• EXCERPT
----------------

Table 3.1.2-5 identifies that aging will be managed for the SG Anti-Vibration Bars (AVBs) by the Water Chemistry Program and the Steam Generator Integrity Program for cracking due to SCC. Table 3.1.2-5 also refers to NUREG 1801, Volume 2, line item (IV.D1.2-h) and table 1 line item (3.1.1-19) which refer to loss of material associated with FAC for this line item.

Provide an explanation for the discrepancy between the aging effect identified in the license renewal application and what is identified in GALL (including the further evaluation section of the LRA) and provide any corrections. Discuss how SG secondary side inspections will be used to assess degradation in the AVBs in light of the ten elements of an AMP.

NMC Response:

In Section 3.0.2 of the LRA, under Table Usage (see p. 3-12 through 3-13), we stated that when a PBNP table 2 line item was not entirely consistent with the equivalent GALL line item, parentheses would be used around the GALL reference(s) and further explanation would be included in the Notes. In the case of the AVBs, parentheses were used, and Notes F and H indicated that the material and aging effect were different than what was identified in the GALL.

Additionally, the Discussion column of table 1 line item 3.1.1-19 references the further evaluation documented in Section 3.1.2.2.12 of the LRA. This LRA section states:

Tube support lattice bars are fabricated from either stainless steel or Alloy 600 in the PBNP replacement steam generators. These materials are not susceptible to FAC.

However, these materials are susceptible to cracking, which is managed by the Water Chemistry Control Program, and augmented by the Steam Generator Integrity Program, which provides for secondary side inspections to verify the effectiveness of water chemistry control."

The Steam Generator Integrity Program (LRA Section B2.1.19) is used in conjunction with the Water Chemistry Control Program (LRA Section B2.1.24) to manage cracking due to stress corrosion cracking (SCC) for the AVBs. The Water Chemistry Control Program conforms to the guidelines in EPRI TR-102134, Rev. 5. The Water Chemistry Control Program mitigates aging effects, such as cracking due to SCC, by controlling the environment to which the secondary-side of the steam generators are exposed. Aging effects are minimized by controlling the chemical species that cause the underlying mechanisms that result in this aging effect. The Enclosure 3

program provides assurance that an elevated level of contaminants and oxygen do not exist on the secondary-side of the steam generators, and thus minimizes the occurrences of this aging effect. A water chemistry control program has been in use since early plant operation and has been effective at maintaining the desired system water chemistry and detecting abnormal conditions, which have been corrected in an expedient manner. No verification inspections are required by the Water Chemistry Control Program, since the secondary-side of the steam generators is not a low flow or stagnant area. Therefore, the Water Chemistry Control Program alone effectively manages this aging effect on the secondary-side of the steam generators.

However, PBNP conservatively included the Steam Generator Integrity Program to augment the Water Chemistry Control Program to verify the effectiveness of water chemistry control. The internal secondary-side inspections credited within the Steam Generator Integrity Program would be used to provide this verification.

----------------

• BRIEF 1
Switch "top-left" to "upper-left" in the records and write them out again with nothing else changed. Begin at the first line of the records and stop after the line that has "2: (604, 327)", leaving the picture lines out.

• EXCERPTED DATA

----------------

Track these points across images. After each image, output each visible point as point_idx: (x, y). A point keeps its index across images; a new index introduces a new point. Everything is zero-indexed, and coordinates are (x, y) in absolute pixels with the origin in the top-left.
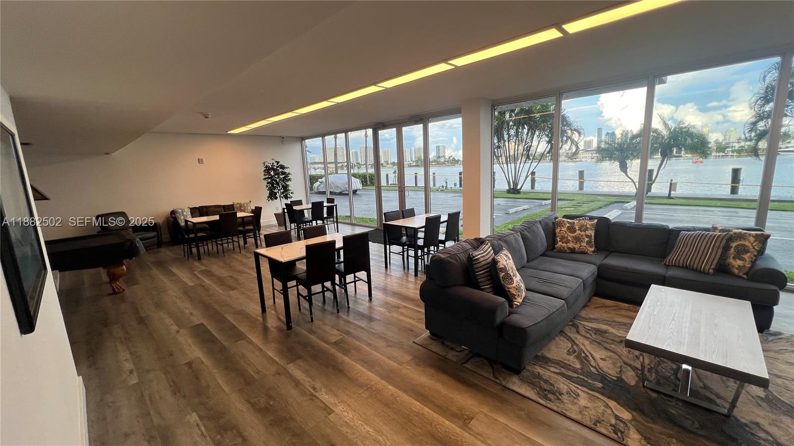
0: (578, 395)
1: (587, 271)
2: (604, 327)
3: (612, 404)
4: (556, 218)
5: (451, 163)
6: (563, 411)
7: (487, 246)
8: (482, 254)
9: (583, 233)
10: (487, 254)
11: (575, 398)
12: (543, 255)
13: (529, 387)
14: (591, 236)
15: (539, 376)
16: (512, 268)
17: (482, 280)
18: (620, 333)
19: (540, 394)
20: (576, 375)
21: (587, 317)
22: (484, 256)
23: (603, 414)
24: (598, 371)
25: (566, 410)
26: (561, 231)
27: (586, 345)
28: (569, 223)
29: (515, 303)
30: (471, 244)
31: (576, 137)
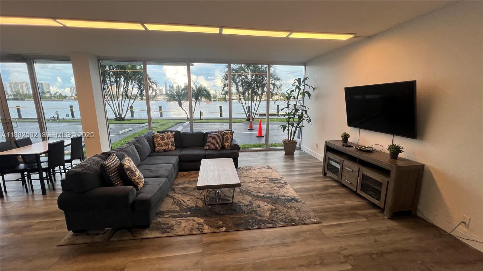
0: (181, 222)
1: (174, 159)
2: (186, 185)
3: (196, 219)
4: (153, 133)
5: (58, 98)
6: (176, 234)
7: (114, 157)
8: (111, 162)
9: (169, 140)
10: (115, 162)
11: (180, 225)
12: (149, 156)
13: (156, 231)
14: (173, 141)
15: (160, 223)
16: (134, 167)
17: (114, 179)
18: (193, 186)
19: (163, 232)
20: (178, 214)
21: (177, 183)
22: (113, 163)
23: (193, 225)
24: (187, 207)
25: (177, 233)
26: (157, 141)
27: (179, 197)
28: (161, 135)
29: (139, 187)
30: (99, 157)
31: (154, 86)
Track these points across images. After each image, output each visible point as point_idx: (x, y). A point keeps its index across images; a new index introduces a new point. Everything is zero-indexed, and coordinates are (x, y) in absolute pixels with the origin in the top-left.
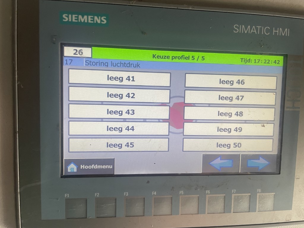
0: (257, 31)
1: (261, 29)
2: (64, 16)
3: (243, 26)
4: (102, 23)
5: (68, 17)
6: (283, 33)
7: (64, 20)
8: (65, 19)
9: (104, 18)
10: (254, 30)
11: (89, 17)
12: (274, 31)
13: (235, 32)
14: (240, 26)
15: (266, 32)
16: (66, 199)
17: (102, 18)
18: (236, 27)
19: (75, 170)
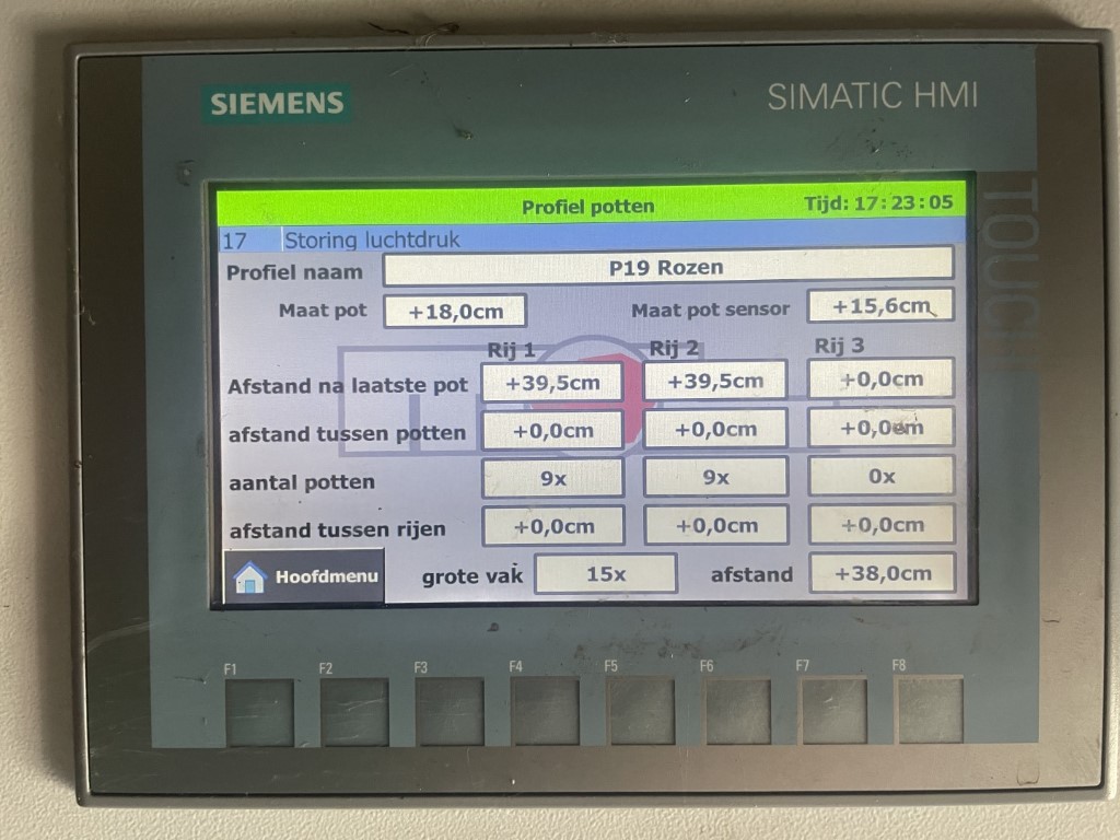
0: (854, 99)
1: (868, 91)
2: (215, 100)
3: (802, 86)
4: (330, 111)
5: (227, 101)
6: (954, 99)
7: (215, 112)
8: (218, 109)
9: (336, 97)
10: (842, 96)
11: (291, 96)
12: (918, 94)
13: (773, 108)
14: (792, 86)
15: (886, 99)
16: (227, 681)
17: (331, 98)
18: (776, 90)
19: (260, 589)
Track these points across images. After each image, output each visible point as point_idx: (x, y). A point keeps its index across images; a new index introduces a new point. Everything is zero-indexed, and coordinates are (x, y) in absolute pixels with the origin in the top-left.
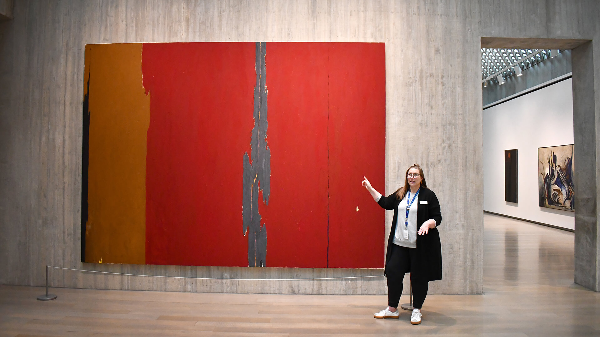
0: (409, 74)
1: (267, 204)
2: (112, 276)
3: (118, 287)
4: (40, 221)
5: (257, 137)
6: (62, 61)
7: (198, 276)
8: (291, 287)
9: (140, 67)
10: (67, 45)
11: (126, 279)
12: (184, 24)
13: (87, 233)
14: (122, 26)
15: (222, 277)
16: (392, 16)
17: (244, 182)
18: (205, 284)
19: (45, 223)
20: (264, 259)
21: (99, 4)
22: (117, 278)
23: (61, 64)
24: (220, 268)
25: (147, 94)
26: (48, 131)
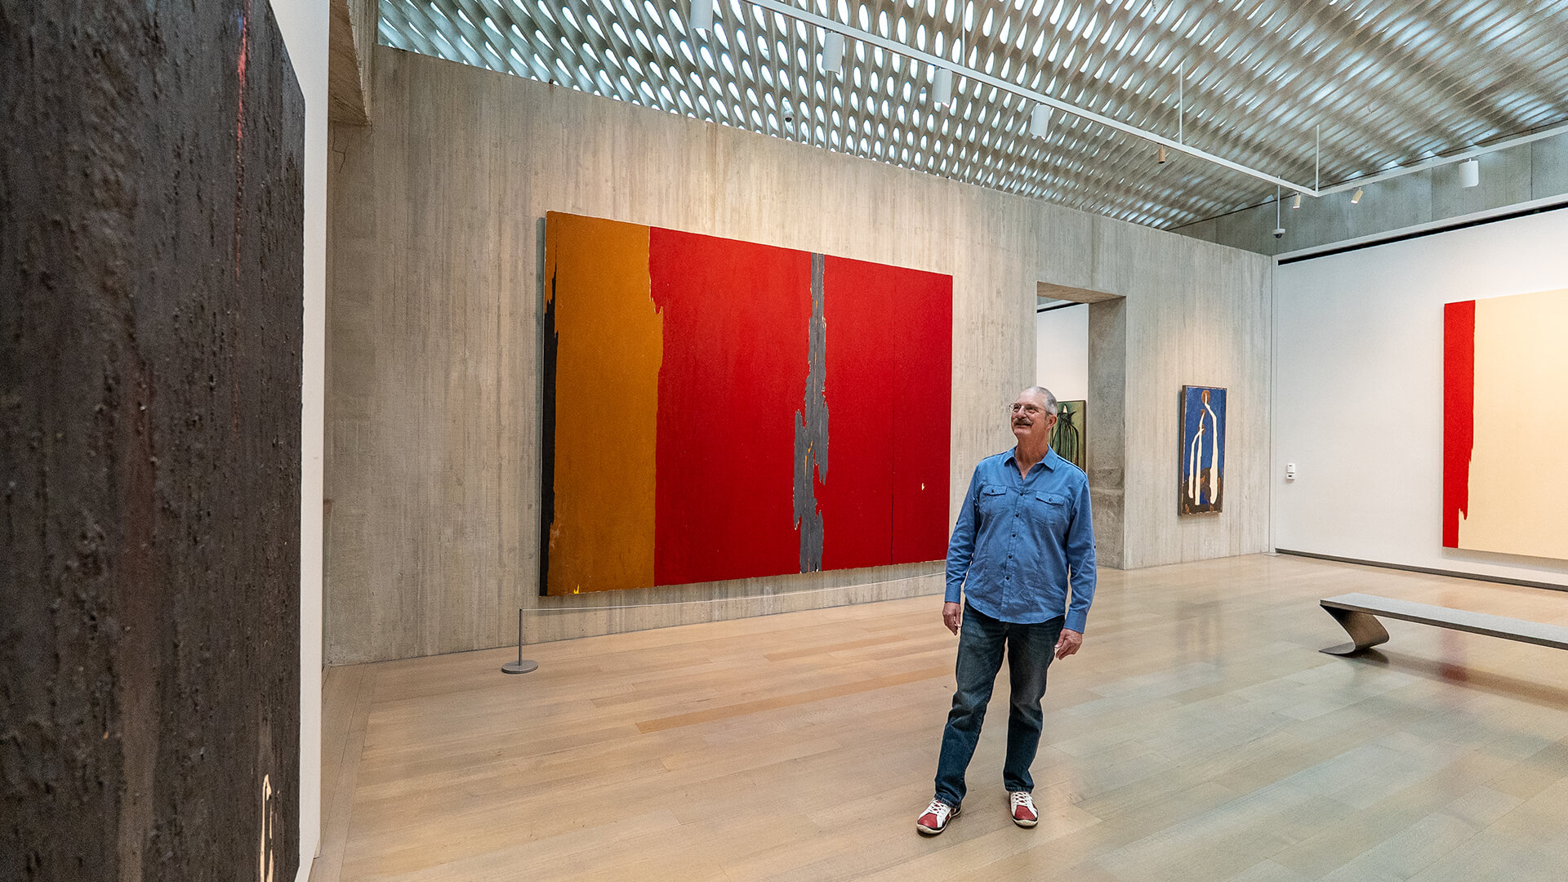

----------------

• BRIEF 2
Output the part of the steam generator text that begins at the words "Provide an explanation" and stops after "elements of an AMP.", copied word for word.

• EXERCISE ANSWER 1
Track these points across images. After each image, output each visible point as point_idx: (x, y). A point keeps its index across images; a new index introduces a new point. Everything is zero-indexed, and coordinates are (x, y) in absolute pixels with the origin in the upper-left.
0: (578, 395)
1: (587, 271)
2: (604, 327)

• EXERCISE ANSWER 2
Provide an explanation for the discrepancy between the aging effect identified in the license renewal application and what is identified in GALL (including the further evaluation section of the LRA) and provide any corrections. Discuss how SG secondary side inspections will be used to assess degradation in the AVBs in light of the ten elements of an AMP.